### [WHAT TO WORK ON]
(1) According to the feature importance text, how is a feature's final importance found in tree-based algorithms such as random forest, AdaBoost, and extra tree?
(2) Reproduce a section of the feature importance text word for word. Begin at the words "These calculations are" and stop after the words "the feature importance72.".

### [DOCUMENT SEGMENT]

_ _ _ _ _

If we have \(N\) data samples (rows in the train set) that reache the node \(j\) of a tree and \(G\) be the impurity of the node \(j\), the importance of node \(j\), \({ion}_{j}\) is calculated as follows:

$${ion }_{j}={N}_{j}{G}_{j}-{N}_{left \; child \; node(j)}{G}_{left \; child \; node(j)}-{N}_{right \; child \; node(j)}{G}_{right \; child \; node(j)}$$

Based on this, the feature importance value of the \({i}^{th}\) feature is:

$${fi}_{i}=\frac{{\sum }_{j:node \; j \; splits \; on \; feature \; i}{ion}_{j}}{{\sum }_{k\in all \; nodes}{ion}_{k}}$$

And then, we can normalize the feature importance value for the \({i}^{th}\) feature by dividing it by the sum of the importance of all the features:

$${normfi}_{i}=\frac{{fi}_{i}}{{\sum }_{j\in all \; features}{fi}_{j}}$$

These calculations are just based on one tree and in other tree-based algorithms such as random forest, AdaBoost, and extra tree, the final importance of a feature is its average over all of the fitted trees. For the linear models, the regression coefficients or weight is considered as the feature importance72.

_ _ _ _ _

[Stored data entries]

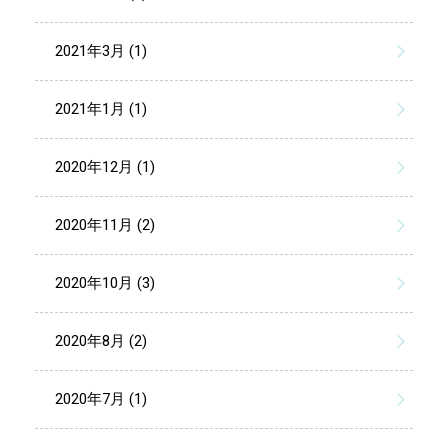
2021年3月 (1)
2021年1月 (1)
2020年12月 (1)
2020年11月 (2)
2020年10月 (3)
2020年8月 (2)
2020年7月 (1)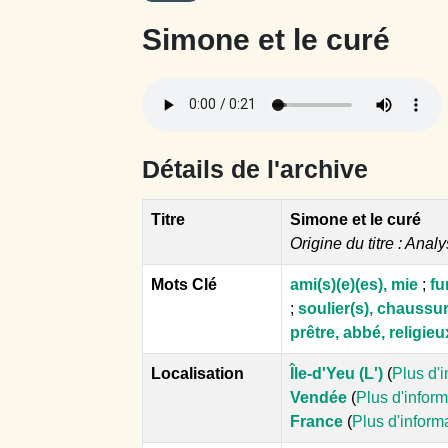
Simone et le curé
Détails de l'archive
Titre
Simone et le curé
Origine du titre : Analy
Mots Clé
ami(s)(e)(es), mie
;
fu
;
soulier(s), chaussur
prêtre, abbé, religieu
Localisation
Île-d'Yeu (L')
(
Plus d'
Vendée
(
Plus d'infor
France
(
Plus d'inform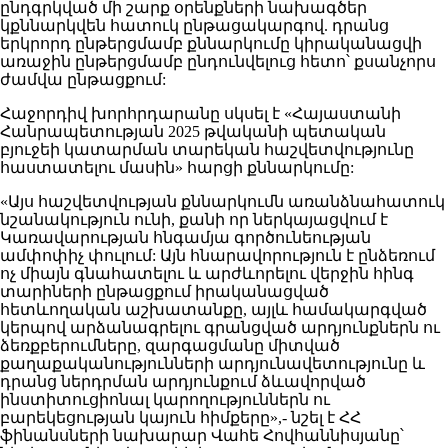
ընդգրկված մի շարք օրենքների նախագծեր
կքննարկվեն հատուկ ընթացակարգով. դրանց
երկրորդ ընթերցմամբ քննարկումը կիրականացվի
առաջին ընթերցմամբ ընդունվելուց հետո՝ քսանչորս
ժամվա ընթացքում:
Հաջորդիվ խորհրդարանը սկսել է «Հայաստանի
Հանրապետության 2025 թվականի պետական
բյուջեի կատարման տարեկան հաշվետվությունը
հաստատելու մասին» հարցի քննարկումը:
«Այս հաշվետվության քննարկումն առանձնահատուկ
նշանակություն ունի, քանի որ ներկայացվում է
Կառավարության հնգամյա գործունեության
ամփոփիչ փուլում: Այն հնարավորություն է ընձեռում
ոչ միայն գնահատելու և արժևորելու վերջին հինգ
տարիների ընթացքում իրականացված
հետևողական աշխատանքը, այլև համակարգված
կերպով արձանագրելու գրանցված արդյունքներն ու
ձեռքբերումները, զարգացմանը միտված
քաղաքականությունների արդյունավետությունը և
դրանց ներդրման արդյունքում ձևավորված
ինստիտուցիոնալ կարողություններն ու
բարեկեցության կայուն հիմքերը»,- նշել է ՀՀ
ֆինանսների նախարար Վահե Հովհաննիսյանը՝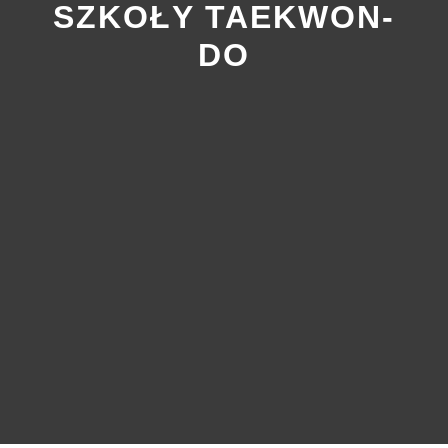
SZKOŁY TAEKWON-
DO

_ _ _ _ _

### [ANSWERS BELOW]
(1) It is the feature's importance averaged over all of the fitted trees.

(2)
These calculations are just based on one tree and in other tree-based algorithms such as random forest, AdaBoost, and extra tree, the final importance of a feature is its average over all of the fitted trees. For the linear models, the regression coefficients or weight is considered as the feature importance72.